The finance minister had informed the Senate Committee on Finance on Tuesday during an interactive session that the proposed N19.76 trillion budget for 2023 will be greatly undermined by the aforementioned factors, particularly, if fuel subsidy is retained throughout 2023.

The concern, which was equally expressed by revenue generating agencies, prompted the Committee Chairman, Olamilekan Adeola, to ask the minister to critically review both the projected N12.43 trillion budget deficit and N6tn tax and import duty waivers downwards before sending the proposals to the National Assembly for consideration and approval.

Adeola demanded that the minister examine the list of beneficiaries of the N6 trillion waivers for a possible downward review to N3tn, which will minimize the volume of the whole budget deficit.

“The proposed N12.43 trillion deficit for the 2023 budget and N6 Trillion waivers are very disturbing and must be critically reviewed.  Many of the beneficiaries of the waivers are not plowing accrued gains made into expected projects as far as infrastructural developments are concerned.

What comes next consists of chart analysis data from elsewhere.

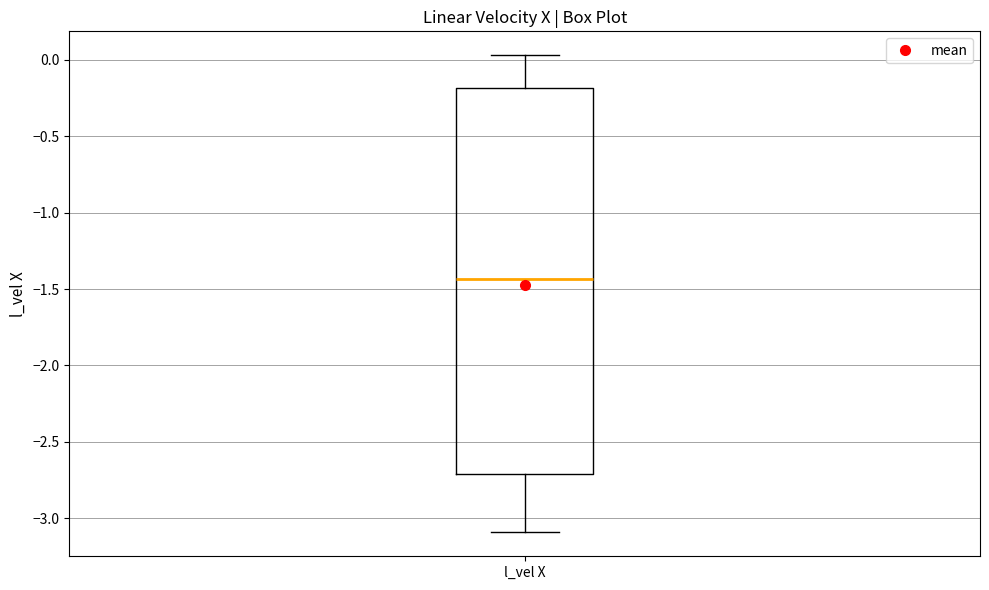

Transcribe this box plot: give where the median line is, the range the box spans, and where the two whiskers end, as read against the y-axis. The values are not printed on the chart, so give them approximately, as read against the axis.

median -1.45, box -2.70 to -0.20, whiskers -3.10 to 0.05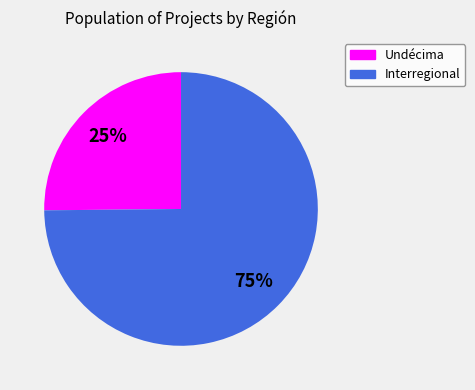

True or false: Undécima accounts for 25% of the total.

True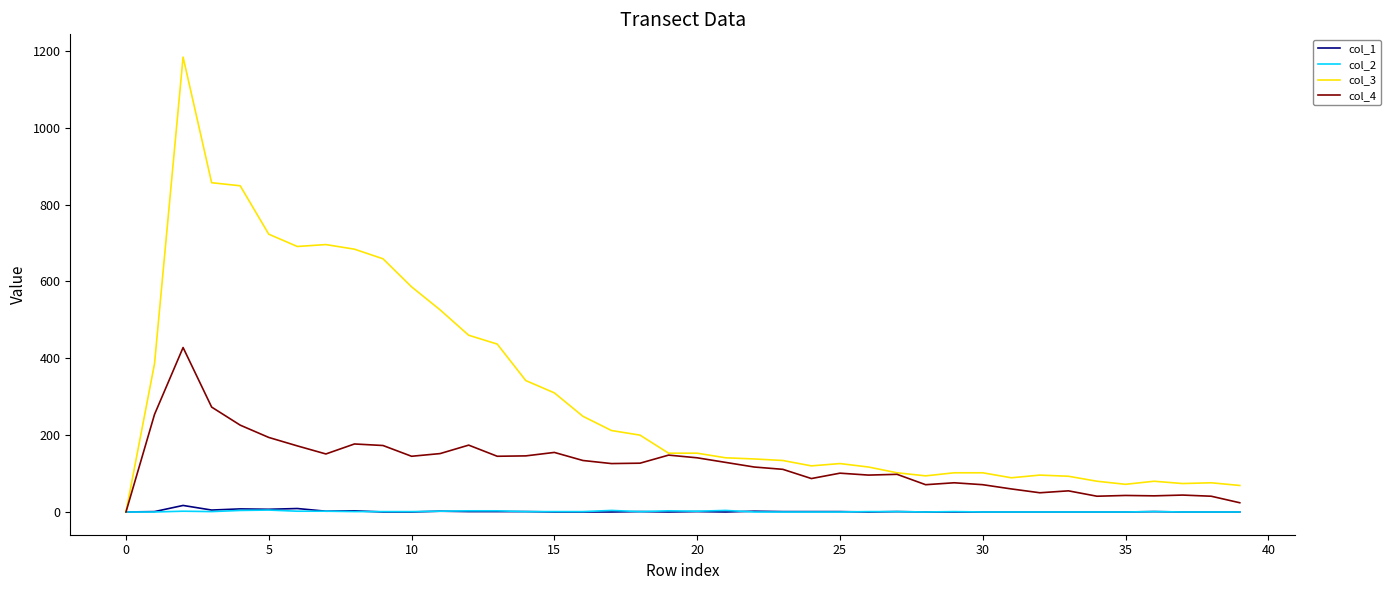

Which series has the largest total across all categories?

col_3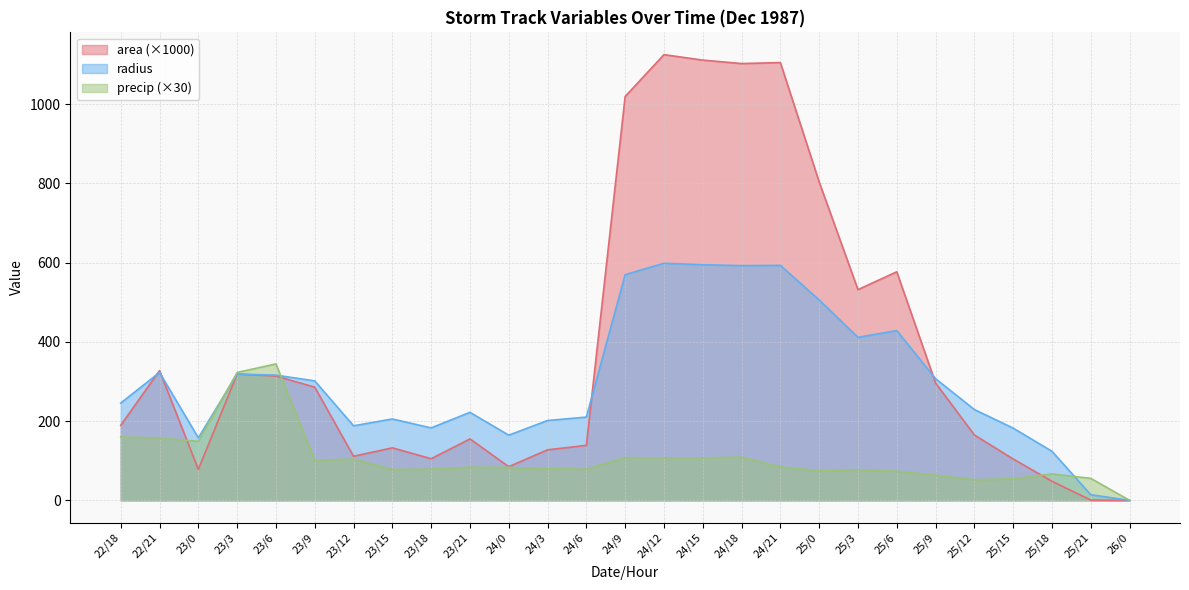

Between which two adjacent categories do precip and radius first intersect?

23/0 and 23/3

“The same goes for the tax credit window offered by FIRS to some companies. Billions and trillions of naira can be generated by the government as revenue if such windows are closed against beneficiaries abusing them and invariably provide required money for budget funding with fewer deficits cum borrowings.

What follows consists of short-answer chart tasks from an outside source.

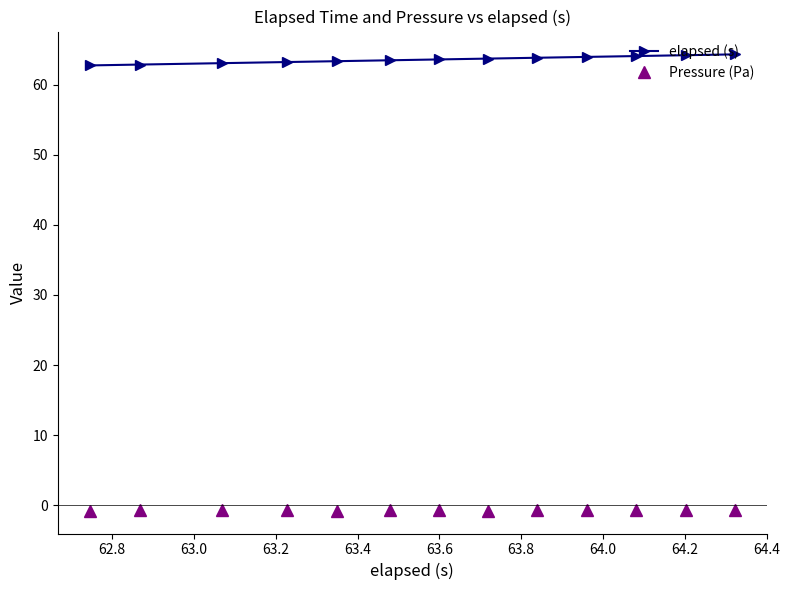

Which series has the largest total across all categories?

elapsed (s)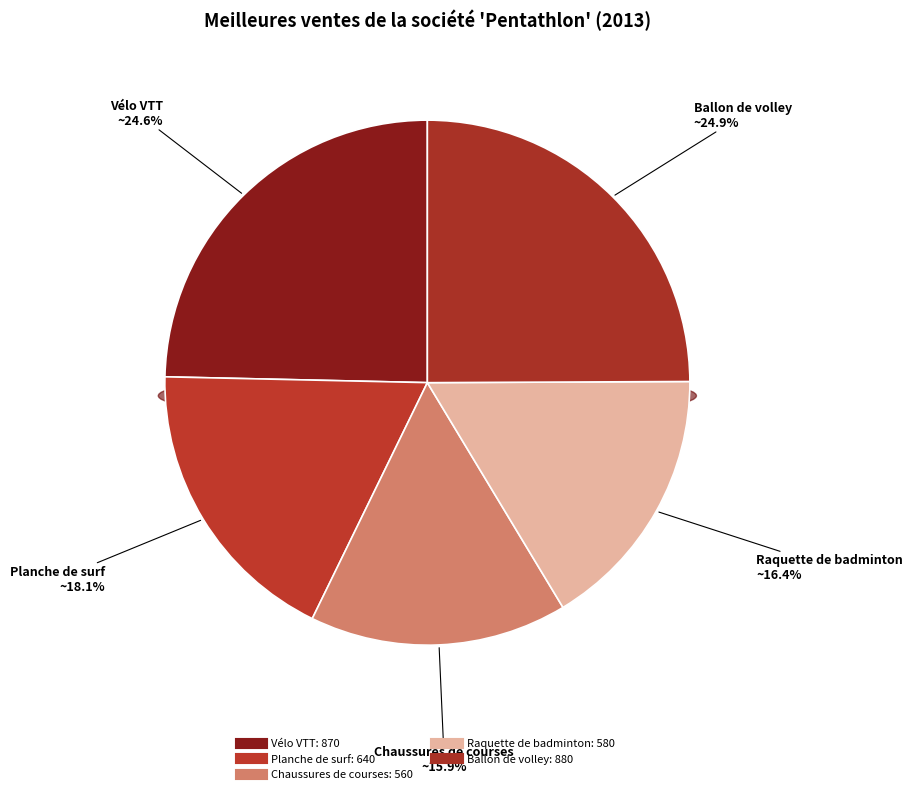

What percentage do Chaussures de courses and Vélo VTT together represent?

40.5%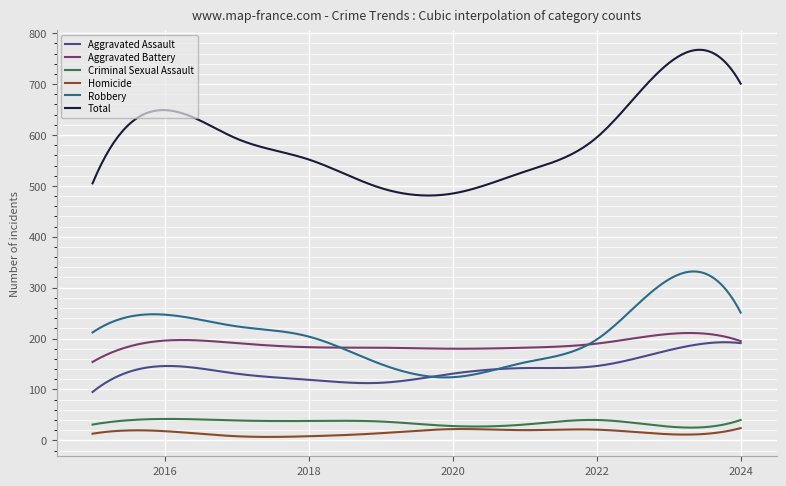

What is the highest value of the Total series?

767.5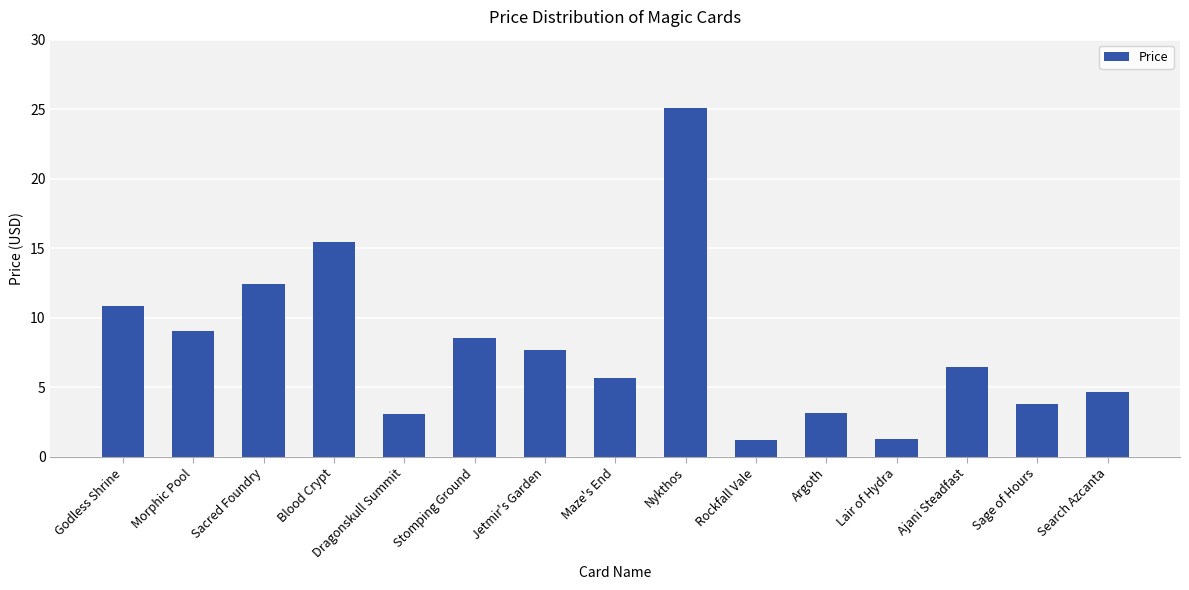

Read the value at Ajani Steadfast.

6.5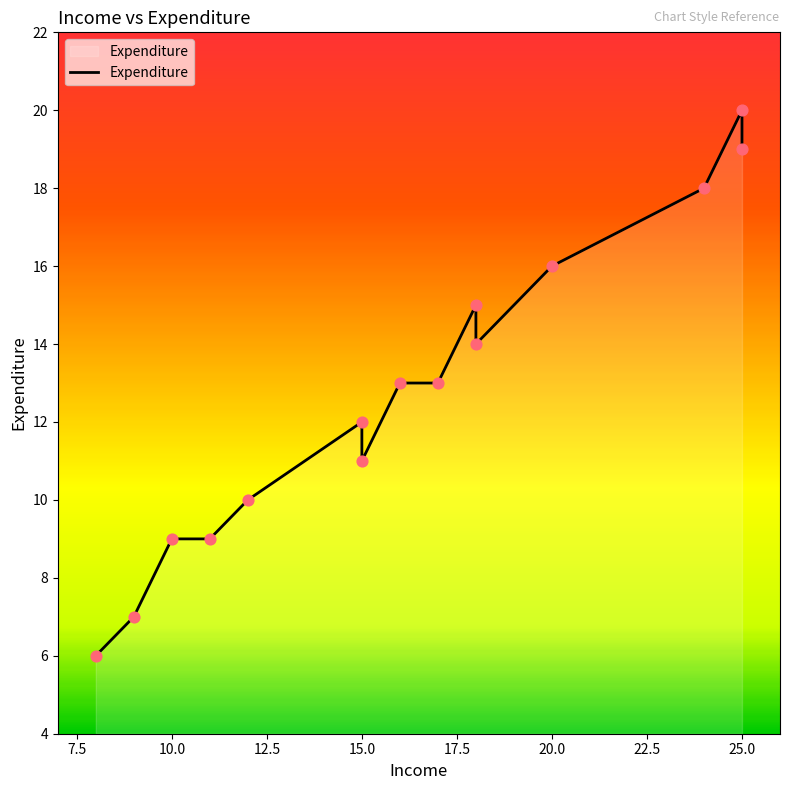

What is the change in value from 8 to 25?

+14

“The Nigeria Customs Service should help in this direction by critically reviewing waivers being granted on import duties for some importers just as the FIRS should also review the tax credit window offered to some companies without corresponding corporate social services to Nigerians in terms of expected project executions like road construction,” he said.

Nigeria’s revenue shortfalls have lingered for so long due to the deficiencies in the country’s oil sector. Last month, Nigeria’s oil output dropped to 972,000 barrels per day (bpd), pushing the once largest oil producing country in Africa behind Angola and Libya, according to a report by the Organization Of Petroleum Exporting Countries (OPEC).

The latest oil production drop has pushed Nigeria’s oil output far below its OPEC-stipulated 1.4 million barrels per day quota. This means that the hope of oil revenue recovery is not attainable in the short-term.

Nigeria is the only oil-producing country that has failed to cash in on the oil windfall orchestrated by the Russia-Ukraine conflict. As an oil-based economy, this has compounded the country’s economic growth as other means of revenue generation have fallen short of what is required to fund the budgets.

A key reason for Nigeria’s revenue crisis is the fuel subsidy. In 2022 alone, the subsidy is expected to gulp more than 74.07% of its capital expenditure. The federal government recently put the current daily spending on the petrol subsidy at N18.4 billion.

With the 2023 budget story sounding sadder, the N6.72 trillion mapped out for potential subsidy payment in 2023 signals that Nigeria’s capital expenditure may suffer from further revenue shortfall. Recently, revenue generating agencies have been making excuses for failed revenue remittances, indicating that the projected N12.43 trillion 2023 budget deficit may be exceeded.